» Text shown:
****************

# I got a line and you got a pole, meet ya down yonder at the fishin hole...



## Sharknut (Mar 18, 2013)

Hello! This is my first post and didn't see an introduction section so I apologize if this is the wrong place to put this. I went to high school on Pensacola beach pier back in the late 70's. Shark fished with the old schoolers - Elmo Horine, the Stewart Brothers, Mike Cavalier, Richard Baggs, Paul and Eddie Harvey, John Hawkins, Mike Louie (just to drop a few names). Got married and went to an alternate universe for 30 years - now back and looking to re-kindle that old fire, sharkin' off the local beaches with the finest crazy people on the planet. 
Got a brand new 9/0 with 3/4 mile of 100 lb braid and am chomping at the bit to go shark fishing- but I have no yak yet. I'd be most humbly grateful to anyone who could stand some company on a beach trip during the week anywhere from fort pickens to perdido pass that can paddle a bait out - hell, I'll even do the paddling. I'll bring my own bait and maybe tell a story or two and I promise not to talk politics or religion or whine if it's a little cold or spend the night texting the old lady. If you're new to sharkin I know a little bit about it and can maybe give you a tip or two. Can't go on the weekends because that's when I work but monday through thursday I'm locked and loaded. Thanks in advance!:notworthy:


----------



## foreverfishing (Nov 30, 2012)

welcome sharknut to pff. im pretty new to shark fishing and so far have only been able to land small ones.(had two long fights but they got off) i got a yak and don't mind paddling. me and my buddy might possibly be out there wednesday the 20th. now were not any of those old timers and we got awhile before we will be, but the company wouldnt be minded.we'll be on pensacola beach. not sure exactly where but if you"re up to it i'll let you know. good luck.


----------



## Sharknut (Mar 18, 2013)

****************

» Records for processing:
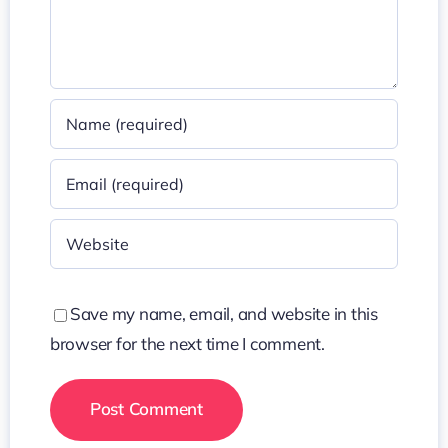
Save my name, email, and website in this
browser for the next time I comment.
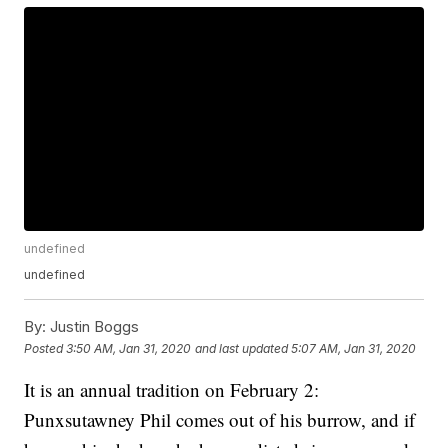
undefined
undefined
By:
Justin Boggs
Posted
3:50 AM, Jan 31, 2020
and last updated
5:07 AM, Jan 31, 2020
It is an annual tradition on February 2:
Punxsutawney Phil comes out of his burrow, and if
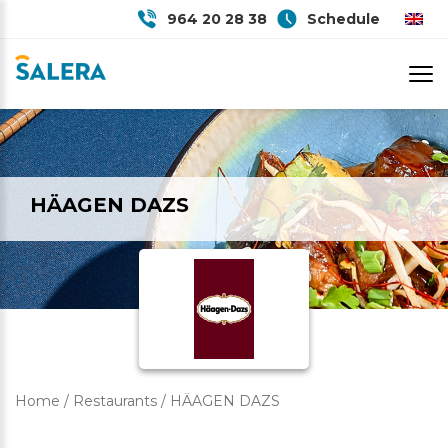
964 20 28 38
Schedule
HÄAGEN DAZS
Home
/
Restaurants
/
HÄAGEN DAZS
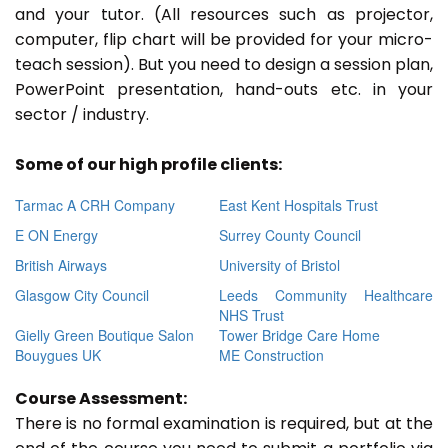
and your tutor. (All resources such as projector,
computer, flip chart will be provided for your micro-
teach session). But you need to design a session plan,
PowerPoint presentation, hand-outs etc. in your
sector / industry.
Some of our high profile clients:
Tarmac A CRH Company
East Kent Hospitals Trust
E ON Energy
Surrey County Council
British Airways
University of Bristol
Glasgow City Council
Leeds Community Healthcare
NHS Trust
Gielly Green Boutique Salon
Tower Bridge Care Home
Bouygues UK
ME Construction
Course Assessment:
There is no formal examination is required, but at the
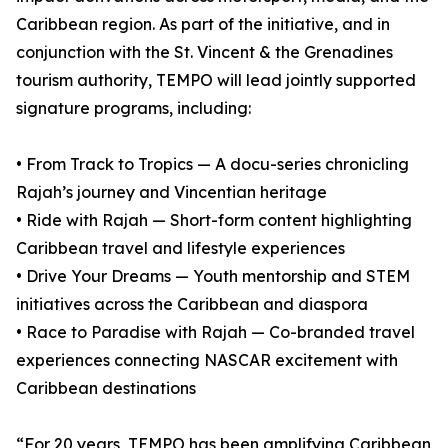
Caribbean region. As part of the initiative, and in
conjunction with the St. Vincent & the Grenadines
tourism authority, TEMPO will lead jointly supported
signature programs, including:
• From Track to Tropics — A docu-series chronicling
Rajah’s journey and Vincentian heritage
• Ride with Rajah — Short-form content highlighting
Caribbean travel and lifestyle experiences
• Drive Your Dreams — Youth mentorship and STEM
initiatives across the Caribbean and diaspora
• Race to Paradise with Rajah — Co-branded travel
experiences connecting NASCAR excitement with
Caribbean destinations
“For 20 years, TEMPO has been amplifying Caribbean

****************

» Tasks:
A: In the shark fishing thread, on which days of the week can Sharknut go fishing?
B: Show each line of the entries that contains the string "Council", matching case exactly.
The shark fishing thread and the entries come from unrelated sources.

» Response list:
A: Monday through Thursday.

B:
Surrey County Council
Glasgow City Council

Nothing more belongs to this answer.